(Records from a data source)
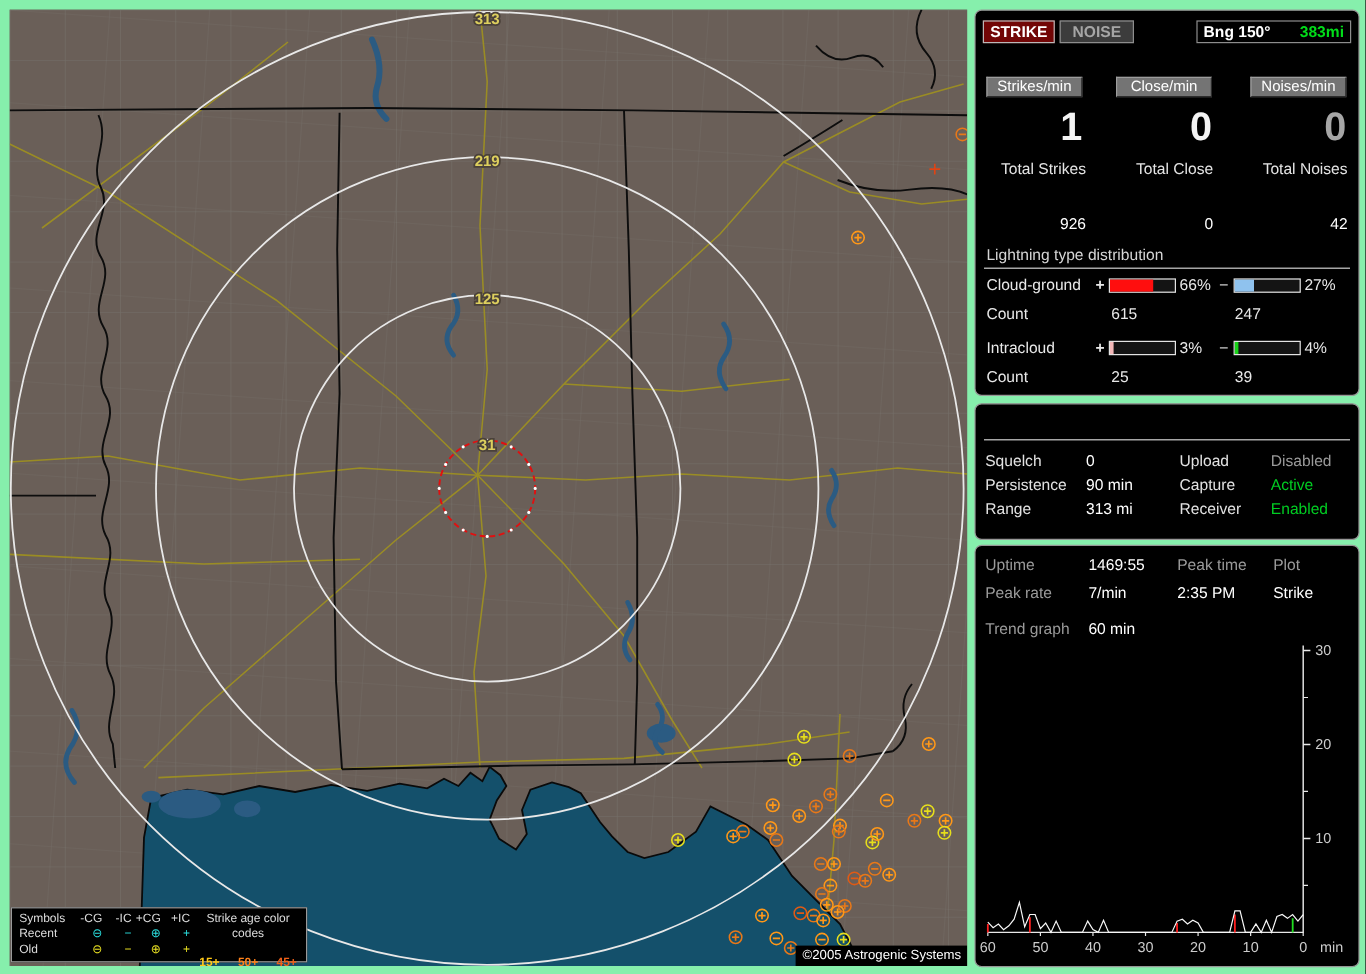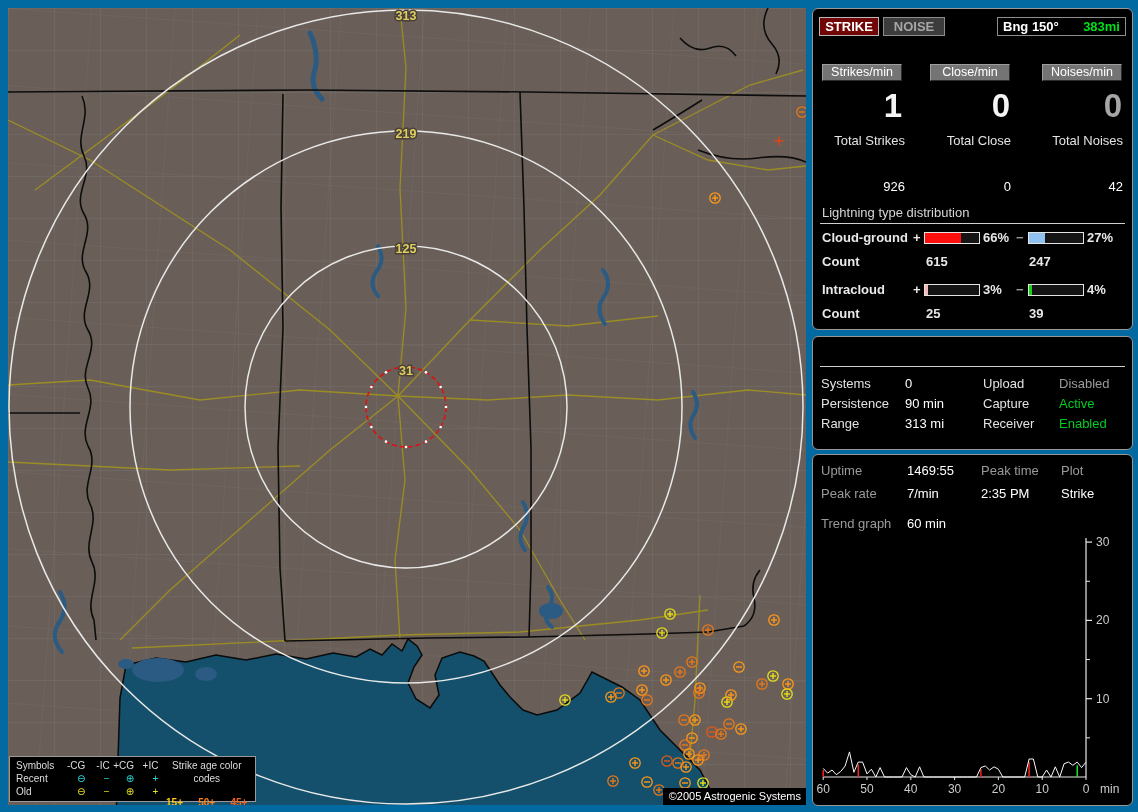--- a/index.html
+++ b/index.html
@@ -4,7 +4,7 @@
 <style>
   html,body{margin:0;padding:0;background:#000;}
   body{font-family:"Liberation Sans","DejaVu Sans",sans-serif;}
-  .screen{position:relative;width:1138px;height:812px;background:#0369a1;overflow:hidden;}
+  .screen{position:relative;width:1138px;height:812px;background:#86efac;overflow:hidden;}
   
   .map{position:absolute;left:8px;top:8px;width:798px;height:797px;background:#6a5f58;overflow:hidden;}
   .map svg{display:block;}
==
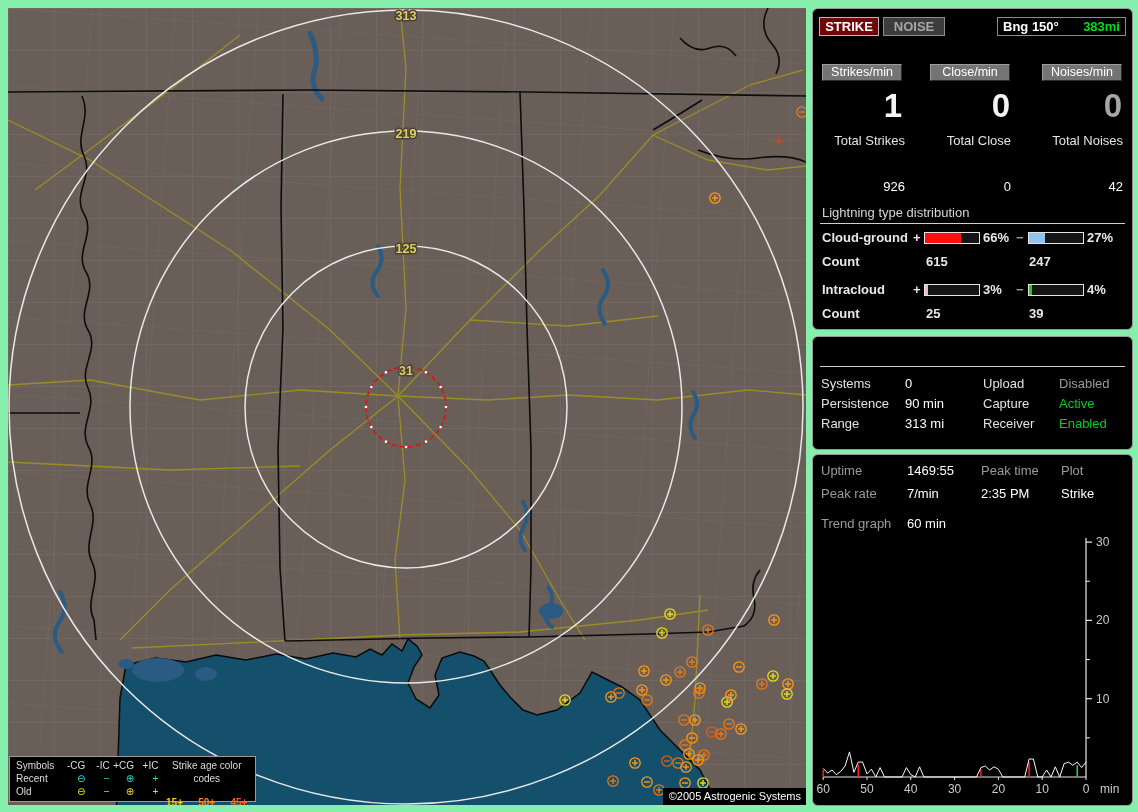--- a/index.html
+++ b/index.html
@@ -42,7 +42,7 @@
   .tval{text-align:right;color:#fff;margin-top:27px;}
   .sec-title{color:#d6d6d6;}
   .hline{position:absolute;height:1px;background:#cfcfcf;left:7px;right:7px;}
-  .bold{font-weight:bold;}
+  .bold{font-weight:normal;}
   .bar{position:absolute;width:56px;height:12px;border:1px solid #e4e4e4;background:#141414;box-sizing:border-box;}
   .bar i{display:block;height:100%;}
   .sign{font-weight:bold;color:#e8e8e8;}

What to work on: The word "left" appears in some of the lines above. Copy those lines.

Response area:
   .map{position:absolute;left:8px;top:8px;width:798px;height:797px;background:#6a5f58;overflow:hidden;}
   .hline{position:absolute;height:1px;background:#cfcfcf;left:7px;right:7px;}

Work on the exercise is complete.